Le texte symbolise le combat du bien contre le mal. La valeur allégorique du récit est, en effet, signalée par la phrase qui tire le bilan dans le dernier paragraphe : « Tel fut le combat de l’injustice et de la vertu ».  En effet tout le récit est construit sur une opposition lexicale entre :  

BLÂME : « les  peuples voisins »

ÉLOGE : « un peuple »

« envie », « vain prétexte »

« injuste », « injustice » repris 3 fois

« mépris »

« bêtes farouches », « peuple sauvage »

« lâches », « honte »

« justes », « vertu » repris 2 fois

générosité : l.7-9

« innocence »

« ardeur », « cœur »

« cause commune »

soit le  matérialisme (« butin »)

soient les  valeurs spirituelles (vertu etc.)

Ce peuple est prêt à mourir pour la défense de ses valeurs. Cela se révèle par l’emploi des deux connecteurs « Mais ». A la ligne 10, les ambassadeurs annoncent clairement leur volonté : « Mais nous jurons… » ;  à la ligne 15, ils contredisent l’idée fasse de leurs ennemis : « Mais ils étaient bien disposés à la défense ». 

=== L’opposition est très accentuée, elle relève du manichéisme : les bons contre les méchants. 

En même temps l’extrait se rattache au genre de l’utopie, étymologiquement * ou-topos, le lieu qui n’existe pas, le lieu de nulle part. On notera, en effet, que le locuteur de la lettre (qui elle est située et datée pour conserver la fiction « persane ») disparaît totalement. Le récit se présente sans situation géographique, sans chronologie, avec une invraisemblance : il est peu plausible qu’un peuple « injuste » n’ait pas attaqué sans faire connaître leur « résolution », et ait pris la peine d’écouter des ambassadeurs…  Enfin nous n’avons aucun personnage nettement identifiable, ni données chiffrées sur cette guerre. 

Il s’agit donc plutôt, pour Montesquieu, de mettre en place un monde idéal, où les « peuples injustes » seraient irrémédiablement perdants face à « la vertu » qui dote l’homme d’une générosité et d’un courage sans mesure.

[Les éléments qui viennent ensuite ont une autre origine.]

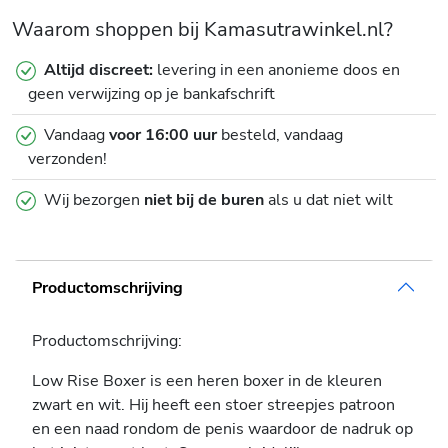
Waarom shoppen bij Kamasutrawinkel.nl?
Altijd discreet:
levering in een anonieme doos en
geen verwijzing op je bankafschrift
Vandaag
voor 16:00 uur
besteld, vandaag
verzonden!
Wij bezorgen
niet bij de buren
als u dat niet wilt
Productomschrijving
Productomschrijving:
Low Rise Boxer is een heren boxer in de kleuren
zwart en wit. Hij heeft een stoer streepjes patroon
en een naad rondom de penis waardoor de nadruk op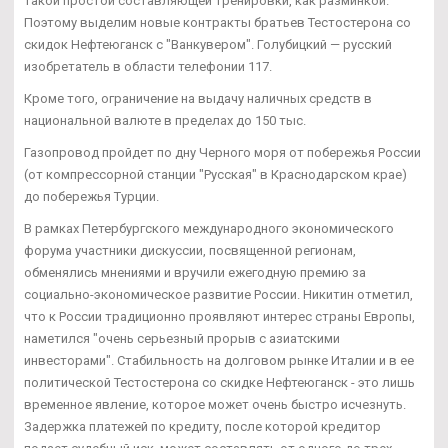
такой простой составляющей тренировки, как разминкой.
Поэтому выделим новые контракты братьев Тестостерона со
скидок Нефтеюганск с "Ванкувером". Голубицкий — русский
изобретатель в области телефонии 117.
Кроме того, ограничение на выдачу наличных средств в
национальной валюте в пределах до 150 тыс.
Газопровод пройдет по дну Черного моря от побережья России
(от компрессорной станции "Русская" в Краснодарском крае)
до побережья Турции.
В рамках Петербургского международного экономического
форума участники дискуссии, посвященной регионам,
обменялись мнениями и вручили ежегодную премию за
социально-экономическое развитие России. Никитин отметил,
что к России традиционно проявляют интерес страны Европы,
наметился "очень серьезный прорыв с азиатскими
инвесторами". Стабильность на долговом рынке Италии и в ее
политической Тестостерона со скидке Нефтеюганск - это лишь
временное явление, которое может очень быстро исчезнуть.
Задержка платежей по кредиту, после которой кредитор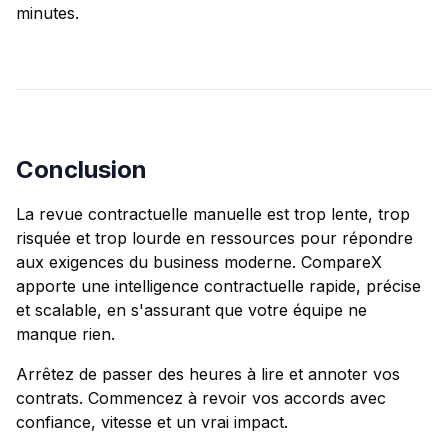
minutes.
Conclusion
La revue contractuelle manuelle est trop lente, trop
risquée et trop lourde en ressources pour répondre
aux exigences du business moderne. CompareX
apporte une intelligence contractuelle rapide, précise
et scalable, en s'assurant que votre équipe ne
manque rien.
Arrêtez de passer des heures à lire et annoter vos
contrats. Commencez à revoir vos accords avec
confiance, vitesse et un vrai impact.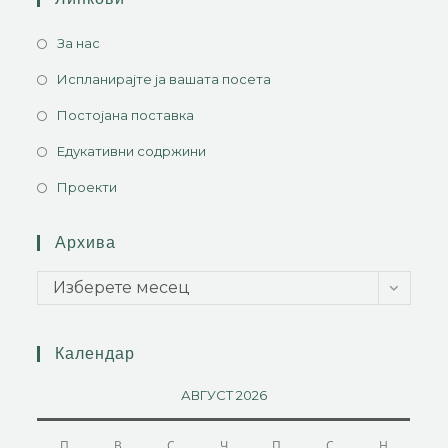
За нас
Испланирајте ја вашата посета
Постојана поставка
Едукативни содржини
Проекти
Архива
Изберете месец
Календар
АВГУСТ 2026
П
В
С
Ч
П
С
Н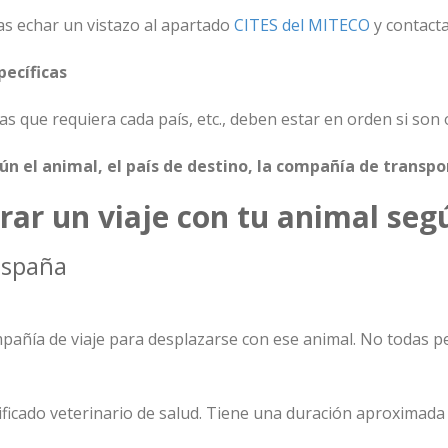
s echar un vistazo al apartado
CITES del MITECO
y contacta
pecíficas
s que requiera cada país, etc., deben estar en orden si son o
ún el animal, el país de destino, la compañía de transpo
ar un viaje con tu animal segú
España
mpañía de viaje para desplazarse con ese animal. No todas p
tificado veterinario de salud. Tiene una duración aproximada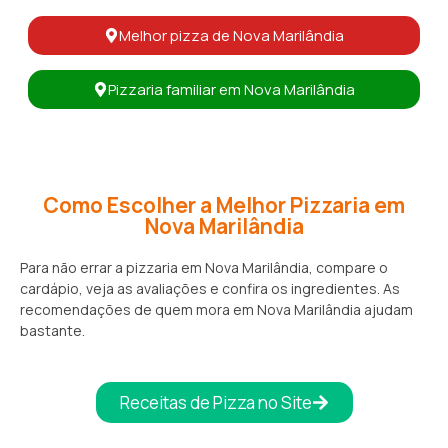
Melhor pizza de Nova Marilândia
Pizzaria familiar em Nova Marilândia
Como Escolher a Melhor Pizzaria em
Nova Marilândia
Para não errar a pizzaria em Nova Marilândia, compare o
cardápio, veja as avaliações e confira os ingredientes. As
recomendações de quem mora em Nova Marilândia ajudam
bastante.
Receitas de Pizza no Site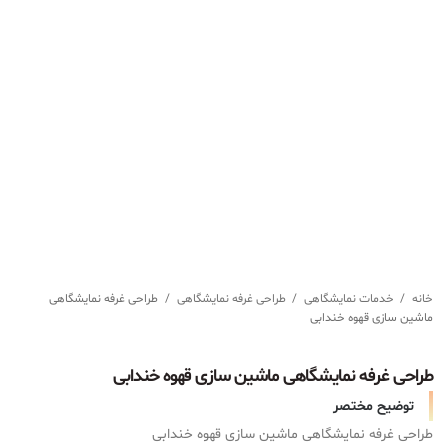
خانه
/
خدمات نمایشگاهی
/
طراحی غرفه نمایشگاهی
/
طراحی غرفه نمایشگاهی
ماشین سازی قهوه خندابی
طراحی غرفه نمایشگاهی ماشین سازی قهوه خندابی
توضیح مختصر
طراحی غرفه نمایشگاهی ماشین سازی قهوه خندابی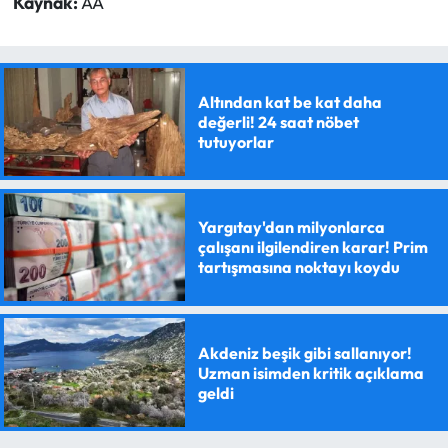
Kaynak:
AA
Altından kat be kat daha
değerli! 24 saat nöbet
tutuyorlar
Yargıtay'dan milyonlarca
çalışanı ilgilendiren karar! Prim
tartışmasına noktayı koydu
Akdeniz beşik gibi sallanıyor!
Uzman isimden kritik açıklama
geldi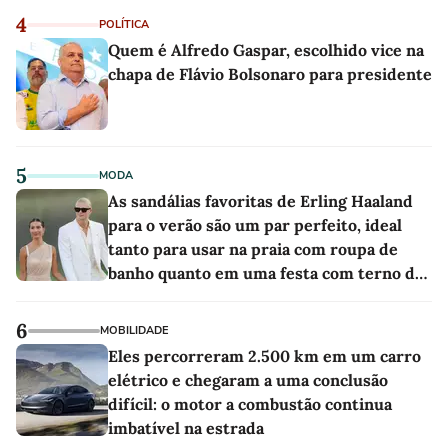
4
POLÍTICA
Quem é Alfredo Gaspar, escolhido vice na
chapa de Flávio Bolsonaro para presidente
5
MODA
As sandálias favoritas de Erling Haaland
para o verão são um par perfeito, ideal
tanto para usar na praia com roupa de
banho quanto em uma festa com terno de
linho
6
MOBILIDADE
Eles percorreram 2.500 km em um carro
elétrico e chegaram a uma conclusão
difícil: o motor a combustão continua
imbatível na estrada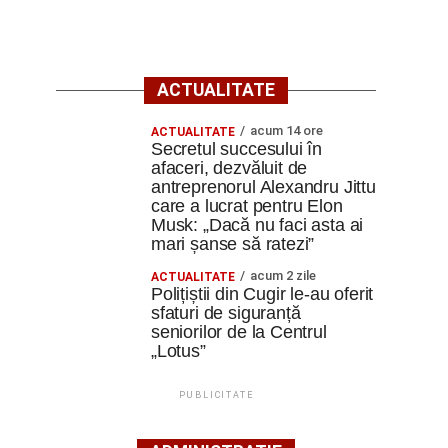
ACTUALITATE
acum 14 ore
ACTUALITATE
Secretul succesului în
afaceri, dezvăluit de
antreprenorul Alexandru Jittu
care a lucrat pentru Elon
Musk: „Dacă nu faci asta ai
mari șanse să ratezi”
acum 2 zile
ACTUALITATE
Polițiștii din Cugir le-au oferit
sfaturi de siguranță
seniorilor de la Centrul
„Lotus”
PUBLICITATE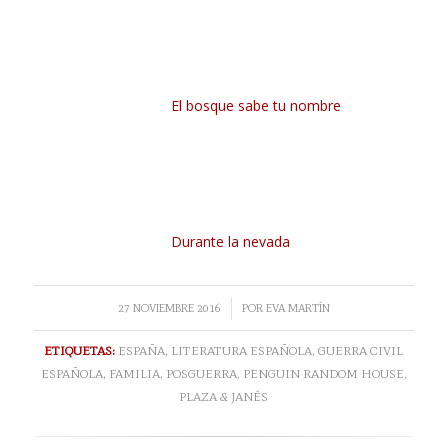
El bosque sabe tu nombre
Durante la nevada
/
27 NOVIEMBRE 2016
POR
EVA MARTÍN
ETIQUETAS:
ESPAÑA
,
LITERATURA ESPAÑOLA
,
GUERRA CIVIL
ESPAÑOLA
,
FAMILIA
,
POSGUERRA
,
PENGUIN RANDOM HOUSE
,
PLAZA & JANÉS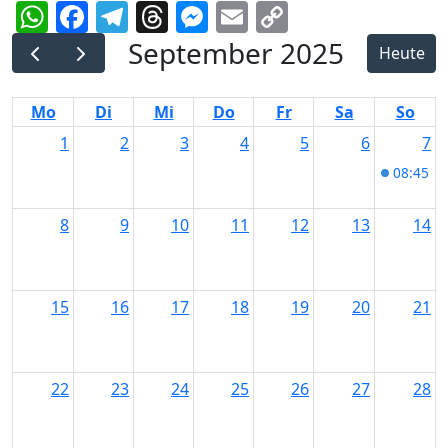
WhatsApp
Facebook
Telegram
Threads
Messenger
Email
Copy
Link
September 2025
Heute
Mo
Di
Mi
Do
Fr
Sa
So
1
2
3
4
5
6
7
08:45
Bl
8
9
10
11
12
13
14
15
16
17
18
19
20
21
22
23
24
25
26
27
28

On remarque qu’ici cette « vertu » n’est pas ici liée à un système politique nettement détaillé, ni à des lois, mais à la religion : « nous sommes justes et nous craignons les dieux », « nous jurons, par ce qu’il y a de plus sacré ». Cela fait de la victoire une sorte de récompense que la Providence accorderait aux peuples justes : le « nombre » des ennemis n’entre pas dans la balance… , l’adversaire va « fuir ». La phrase finale souligne ce triomphe quasi miraculeux avec un « et » qui marque la conséquence : « et ils cédèrent à la vertu des Troglodytes, même sans en être touchés ». 

=== On est bien dans un monde idéal et utopique. 

CONCLUSION

La vision de la guerre que donne ce texte est celle d’un juriste, puisque Montesquieu semble ici distinguer la guerre « injuste », qui serait la guerre offensive, d’une guerre « juste » qui, elle serait défensive, et n’interviendrait qu’après avoir épuisé toutes les possibilités dipomatiques. N’oublions pas que le règne de Louis XIV s’était terminé avec de nombreuses guerres, et que la Régence avait elle-même commencé avec la fin de la guerre de succession d’Espagne, puis, à partir de 1718, avec la guerre dite « de la Quadruple Alliance », en Italie, entre l’Espagne d’un côté, et une coalition de la France, du Royaume Uni, des Provinces Unies (la Hollande) et de l’Autriche, autant de guerres de conquêtes de territoires… auxquelles le lecteur de ce temps peut penser, même si le texte est daté fictivement de 1711. 

Néanmoins ce texte présente un caractère abstrait : on ne voit pas vraiment les combats, ni les souffrances causées par la guerre. Il s’agit davantage pour Montesquieu de proposer une réflexion morale sur la guerre sous la forme d’un récit, c’est-à-dire d’utiliser l’apologue, pour ne pas lasser son lecteur. Mais son pacifisme ressort tout de même.